Arlington leaders on Tuesday (May 13) honored the legacy of a once-vibrant community wiped off the map to make way for construction around the Pentagon.
Board members also expressed regret at how those residents were treated by county leaders eight decades ago.
County Board members used the meeting to celebrate Queen City, which had been established in the early 1890s but in 1942 was acquired through eminent domain by the federal government.
The 900-plus residents of the community were displaced, many of them moving to other historically African-American communities in Arlington and across the region. Among them: Green Valley, Halls Hill, Arlington View and Baileys Crossroads.
The decision by the federal government to acquire the 30-acre community for Pentagon road and parking-lot construction took place without any input sought from local leaders.

At the May 13 event, Board Chair Takis Karantonis said county leaders failed Queen City residents by not advocating for them at the time.
“Arlington should have done more,” he said.
Recognition of the community and its residents “is long overdue,” Karantonis said.
At the event was William Vollin. Now 94, he is one of the last surviving members of the Queen City community.
Vollin said demolition of the community “destroyed the hopes and dreams and aspirations of so many people.”
“I frame this as an atrocity,” he told Board members.
An historic marker was approved in January by the Historical Affairs and Landmark Review Board, and will be placed at the southeast corner of Army Navy Drive and S. Joyce Street. A formal unveiling is set for June.
It will be in addition to a 35-foot-tall work of public art honoring the community, installed in 2023 in the Metropolitan Park development located nearby.

Tree Stewards honored with park award: At their May 13 meeting, Board members also honored Tree Stewards of Arlington and Alexandria as recipient of the annual Bill Thomas Park Volunteer Award.
“We are thrilled” to recognize the organization, Karantonis said.
The annual accolade is presented by the county government through the Park and Recreation Commission.

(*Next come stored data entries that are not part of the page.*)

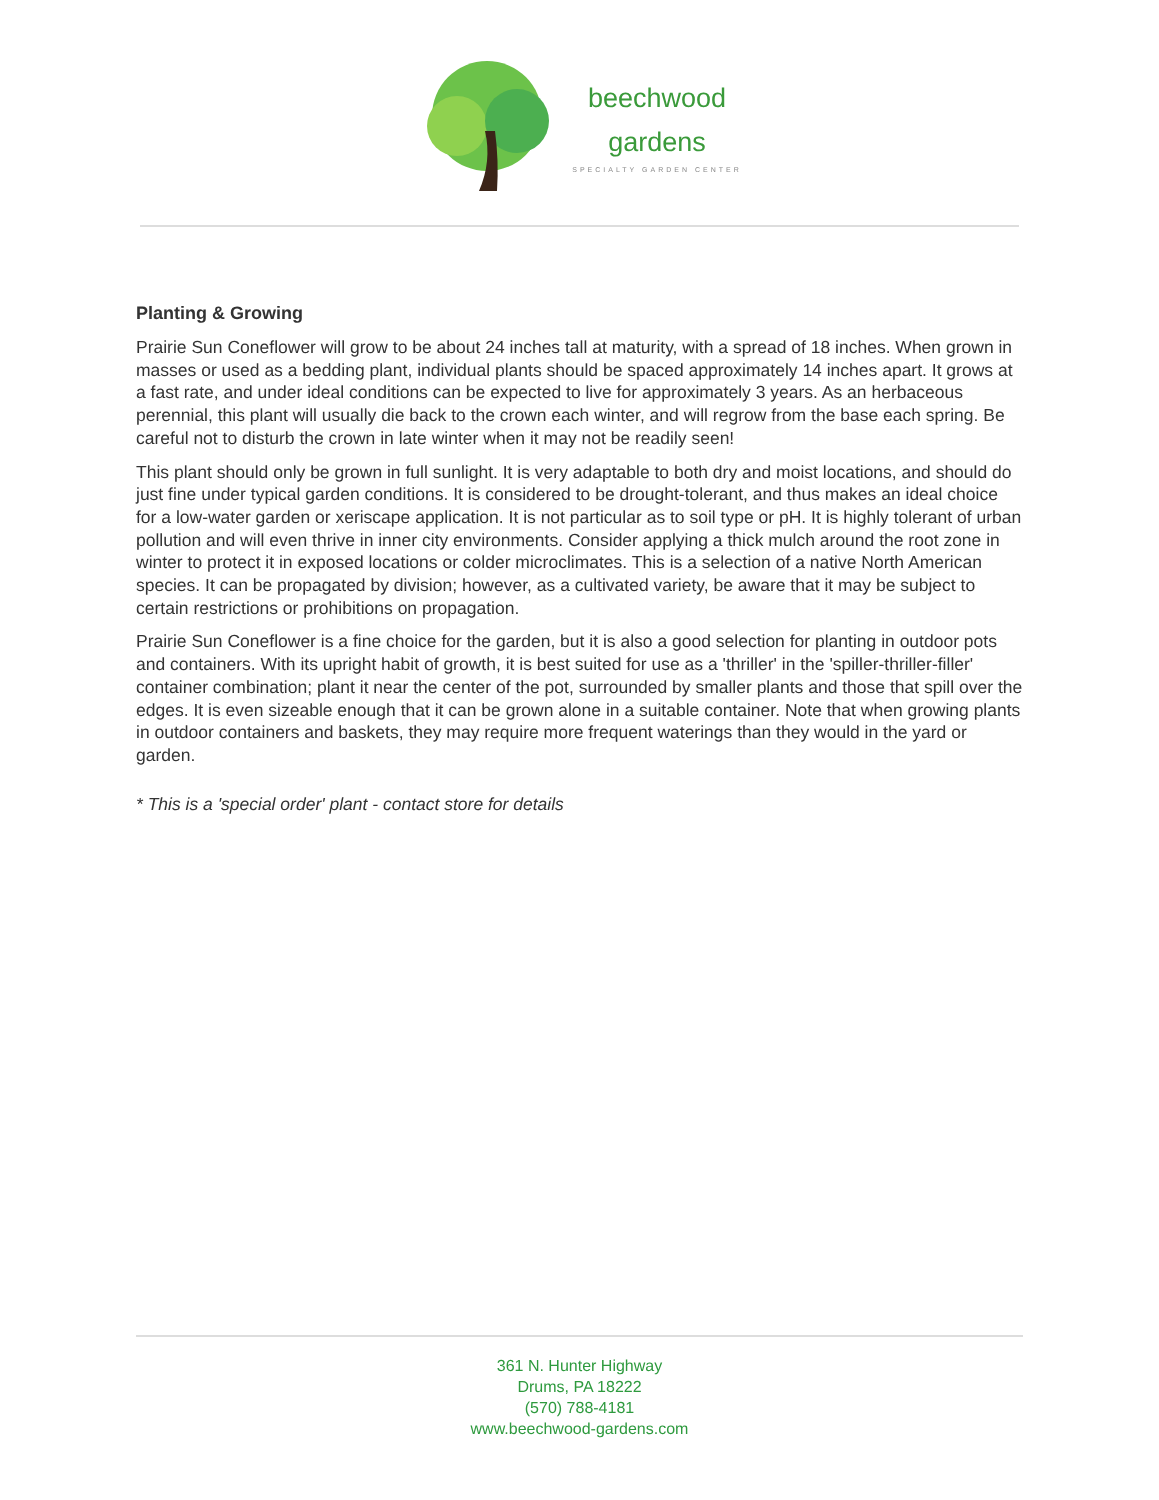beechwood
gardens
SPECIALTY GARDEN CENTER
Planting & Growing
Prairie Sun Coneflower will grow to be about 24 inches tall at maturity, with a spread of 18 inches. When grown in masses or used as a bedding plant, individual plants should be spaced approximately 14 inches apart. It grows at a fast rate, and under ideal conditions can be expected to live for approximately 3 years. As an herbaceous perennial, this plant will usually die back to the crown each winter, and will regrow from the base each spring. Be careful not to disturb the crown in late winter when it may not be readily seen!
This plant should only be grown in full sunlight. It is very adaptable to both dry and moist locations, and should do just fine under typical garden conditions. It is considered to be drought-tolerant, and thus makes an ideal choice for a low-water garden or xeriscape application. It is not particular as to soil type or pH. It is highly tolerant of urban pollution and will even thrive in inner city environments. Consider applying a thick mulch around the root zone in winter to protect it in exposed locations or colder microclimates. This is a selection of a native North American species. It can be propagated by division; however, as a cultivated variety, be aware that it may be subject to certain restrictions or prohibitions on propagation.
Prairie Sun Coneflower is a fine choice for the garden, but it is also a good selection for planting in outdoor pots and containers. With its upright habit of growth, it is best suited for use as a 'thriller' in the 'spiller-thriller-filler' container combination; plant it near the center of the pot, surrounded by smaller plants and those that spill over the edges. It is even sizeable enough that it can be grown alone in a suitable container. Note that when growing plants in outdoor containers and baskets, they may require more frequent waterings than they would in the yard or garden.
* This is a 'special order' plant - contact store for details
361 N. Hunter Highway
Drums, PA 18222
(570) 788-4181
www.beechwood-gardens.com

William Way, a member of the commission, said the organization was being honored for its efforts supporting tree health, citizen science, advocacy and education.
Volunteers with the organization in 2024 provided more than 1,700 hours of volunteer service.
The local initiative is part of Virginia Tree Stewards, a project of the Trees Virginia, the commonwealth’s urban-forest council.
Karantonis said the award to Tree Stewards, and other recognitions at the meeting, represented “a celebration of a spirit of community and a spirit of diversity — our real civic fabric.”
Centennial of Bozman’s birth noted: Board members on Tuesday marked the centennial of the birth of Ellen Bozman, Arlington’s longest-serving County Board member.
“She was a passionate pioneer,” Karantonis said.
Born on April 21, 1925, Bozman was elected to the Board in 1973 and won six successive elections before retiring in December 1997. Several years after her death in 2009, the county government’s headquarters building was renamed in her honor.